Görev Maddesi A –
Amerikan kısa hikâyesi üzerine olan yazıya göre aşağıdaki soruları yanıtlayın:
(i) Wall Street'te işe alınan kâtip kendisine verilen işleri hangi sözle reddediyor?
(ii) Kısa hikâyenin kökeni hangi geleneğe dayanıyor?
(iii) Amerikalılar kısa öykü formatını başta hangi yazarlardan esinlenerek benimsiyor?
Görev Maddesi B –
Aşağıdaki ifadeler Amerikan kısa hikâyesi üzerine olan yazıyla uyuşuyor mu? Her biri için evet ya da hayır deyin ve yazıdaki belirleyici sözleri alıntılayın.
(i) Amerika'da kısa hikâyenin ilk ortaya çıkışı kesin olarak biliniyor.
(ii) İlk kısa öyküler, gazete ve dergilerde para kazanmak isteyen yazarların ticari amaçla yazdıklarıydı.
(iii) Güneydeki kasaba halkı kurayla seçilen kişiyi on yılda bir taşlıyor.
Görev Maddesi C – Amerikan kısa hikâyesinin temelleri üzerine olan yazıyı, son cümlesinden sonra kaldığı yerden ele alıp sürdürün.

━━━━━ Seçilen Metin ━━━━━

Kasabaya yeni gelen utangaç, acemi bir öğretmen, kafasız bir süvariden kaçıyor. Wall Street’te işe yeni alınan bir kâtip, başta çok istekliyken sonrasında verilen işleri “Yapmamayı tercih ederim,” diyerek reddediyor. Amerika’nın güneyinde bir kasaba halkı, her sene meydanda toplanıp bereket getireceğine inanarak kurayla seçilen bir kişiyi taşlayarak öldürüyor. Tüm bunlar, Amerikan kısa hikâyesinin zengin anlatılarından yalnızca birkaçı. Amerikan edebiyatında kısa hikâye, Amerika’nın tıpkı kendisi gibi binbir çeşite sahip ve yeri görmezden gelinemeyecek kadar önemli.
Amerika’da Kısa Hikayenin Temelleri

Amerika’da kısa hikâyenin ilk ortaya çıkışı net olarak bilinmese de on dokuzuncu yüzyılın ilk yarısından bahsedebiliriz. Kısa hikâyenin kökeni, asırlardır ağızdan ağıza aktarılan öykü geleneğine dayanıyor. İnsanlar, gündelik yaşantılarından, efsanelerden ve ders verici hikayelerden yola çıkarak kısa ama etkileyici anlatılar oluşturmuşlar. Yazılı edebiyatın gelişimiyle birlikte bu öyküler, derlenip kaleme alınmaya başlanır. On sekizinci ve on dokuzuncu yüzyıllarda, özellikle Avrupa ve Amerika’da, kısa hikâye kendine özgü bir tür olarak ortaya çıkarken; yazarlar günlük yaşamın samimiliğine, basit insan ilişkilerine ve evrensel temalara odaklanırlar.
Amerikalılar kısa öykü formatını başta Alman yazarlardan esinlenerek benimser ve kendilerince yeni bir form geliştirirler. Ortaya çıkan ilk kısa öykülerin temeli gazetelerde ve dergilerde para kazanmak isteyen yazarların ticari amaçla yazdıklarından ibarettir. Amerika’daki ilk kısa hikâye yazarlarından Washington Irving ve Nathaniel Hawthorne’un isimlerini sayabiliriz.

━━━━━ Veriler ━━━━━

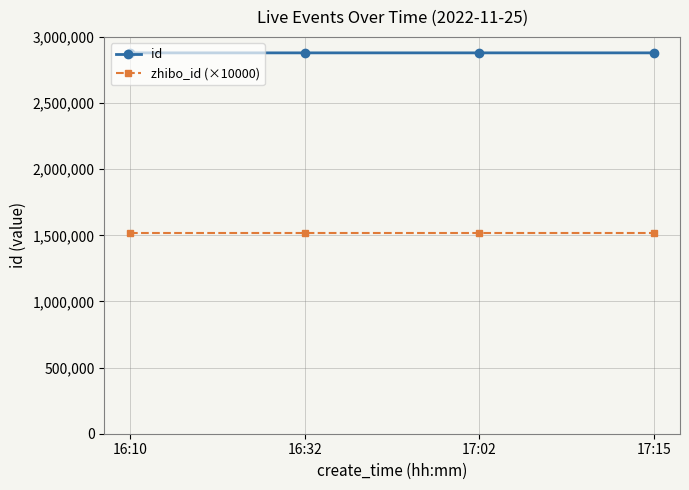

What is the smallest value displayed?

1520000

━━━━━

Yanıt Alanı A –
(i) "Yapmamayı tercih ederim"
(ii) Asırlardır ağızdan ağıza aktarılan öykü geleneğine
(iii) Alman yazarlardan

Yanıt Alanı B –
(i) Hayır: "Amerika’da kısa hikâyenin ilk ortaya çıkışı net olarak bilinmese de"
(ii) Evet: "gazetelerde ve dergilerde para kazanmak isteyen yazarların ticari amaçla yazdıklarından ibarettir"
(iii) Hayır: "her sene meydanda toplanıp"

Yanıt Alanı C –
Washington Irving, on dokuzuncu yüzyılın başlarında Amerika’nın kendi kültürel kimliğini oluşturmaya başladığı bir dönemde, kısa öyküleriyle bu yeni kimliği şekillendirme amacı güdüyordu. O zamanlar Amerika, Avrupa’nın etkisinden kurtulup kendi hikayelerini, efsanelerini ortaya koymak istiyordu. Irving, bu beklentiyi karşılamak için halk arasında dolaşan masal ve efsanelerden ilham alarak, okuyanların hem eğleneceği hem de kendi kültürel miraslarını keşfedeceği öyküler kaleme alır. Irving’in detaylara verdiği önem, sembolik anlatım teknikleri ve esprili dili, kısa hikaye türünün Amerikan edebiyatındaki gelişimine zemin hazırlar.
19. Yüzyılda Kısa Hikâye: Ulusal Bir Edebiyat Oluşturma Süreci

On dokuzuncu yüzyılın ilerleyen yıllarında, sanayileşme ve Manifest Destiny veya American Dream olarak adlandırdıkları inançla batıya doğru ilerleyerek ülke sınırlarını Pasifik okyanusuna kadar genişletmek ve Kuzey Amerika’yı sosyal ve ekonomik kontrol altına alma istekleri gibi ekonomik ve sosyal dönüşümler, Amerika’da edebiyata yeni soluklar getirir. Sanayi Devrimi’nin etkileriyle hızla gelişen şehirleşme, ulaşımın modernleşmesi, demir yollarının yaygınlaşması ve batıya doğru genişlemenin başlaması, Amerikan toplumunun yapısını kökten değiştirir. Bu dönemde Herman Melville, Bartleby, the Scrivener gibi öykülerinde, endüstrileşmenin getirdiği yabancılaşma ve bireysel protesto temalarını işleyerek, modern insanın çaresizliğini ve umutsuzluğunu kelimelere döker. Artan kentleşme; bireyin yalnızlaşmasına, yabancılaşmasına ve aile yapılarının değişmesine neden olmuştur.
Gotik Edebiyatı ve Karanlık Romantizm

On dokuzuncu yüzyılın ortalarına gelindiğinde, Amerikan kısa hikâyesi karanlık ve melankolik temalara yönelmeye başlar. Karanlık Romantizm (Dark Romanticism) olarak bildiğimiz bu akım, insan doğasının gölgeli taraflarını, suçluluk duygusunu, takıntıyı ve ölüm temalarını ele alır. Edgar Allan Poe, bu türün en güçlü yazarlarından olup kısa öyküyü basit bir anlatı olmaktan ileriye taşır ve derin psikolojik katmanlara sahip bir yazıya dönüştürür.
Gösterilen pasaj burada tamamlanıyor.